▶ **PROBLEM STATEMENT**: From the listing, collect all lines containing the word "oriented".

### DATA FOR PROCESSING ###

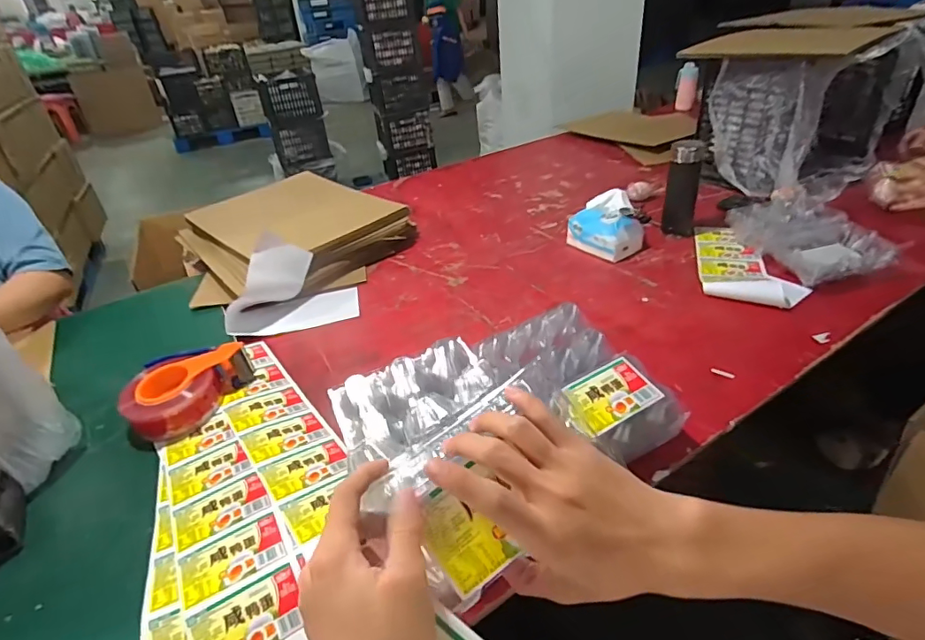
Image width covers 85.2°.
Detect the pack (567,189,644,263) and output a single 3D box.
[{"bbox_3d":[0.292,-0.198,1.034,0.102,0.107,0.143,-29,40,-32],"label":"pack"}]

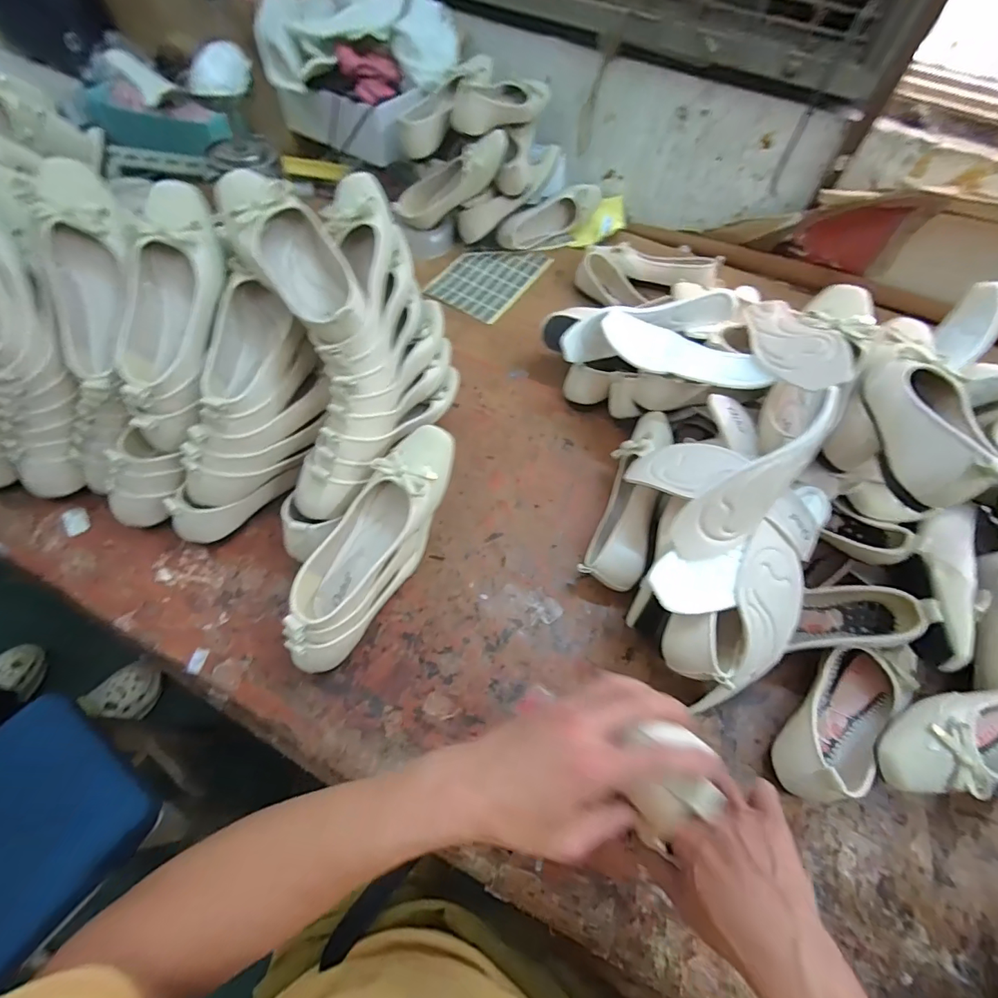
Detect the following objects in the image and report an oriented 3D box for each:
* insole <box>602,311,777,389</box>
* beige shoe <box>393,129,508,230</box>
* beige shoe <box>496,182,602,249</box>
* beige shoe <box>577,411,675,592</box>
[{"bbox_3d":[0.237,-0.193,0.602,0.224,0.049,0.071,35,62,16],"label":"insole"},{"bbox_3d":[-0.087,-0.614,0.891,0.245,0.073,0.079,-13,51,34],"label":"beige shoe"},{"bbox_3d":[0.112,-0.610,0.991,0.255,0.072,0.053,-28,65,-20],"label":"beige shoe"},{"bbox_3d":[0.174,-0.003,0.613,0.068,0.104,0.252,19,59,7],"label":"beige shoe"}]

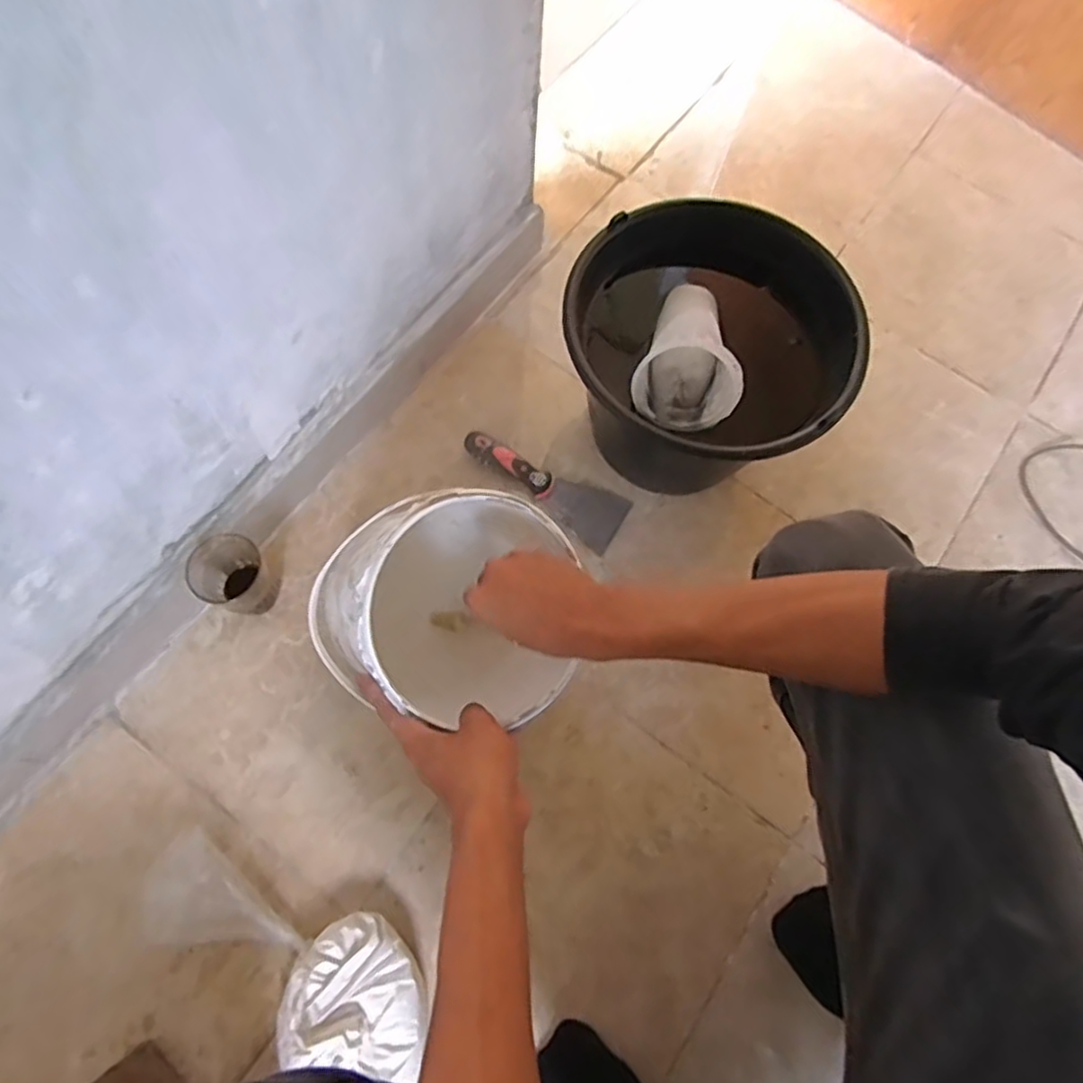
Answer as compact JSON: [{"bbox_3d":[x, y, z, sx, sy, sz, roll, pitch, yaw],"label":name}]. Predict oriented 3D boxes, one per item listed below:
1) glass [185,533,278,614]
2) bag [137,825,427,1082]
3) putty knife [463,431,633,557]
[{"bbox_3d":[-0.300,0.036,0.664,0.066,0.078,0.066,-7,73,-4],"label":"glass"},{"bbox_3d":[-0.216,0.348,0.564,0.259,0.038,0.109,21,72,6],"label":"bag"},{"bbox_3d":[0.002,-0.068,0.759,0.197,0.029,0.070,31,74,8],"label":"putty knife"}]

###

▶ **WRITTEN REPLY**:
Detect the following objects in the image and report an oriented 3D box for each:
Answer as compact JSON: [{"bbox_3d":[x, y, z, sx, sy, sz, roll, pitch, yaw],"label":name}]. Predict oriented 3D boxes, one per item listed below:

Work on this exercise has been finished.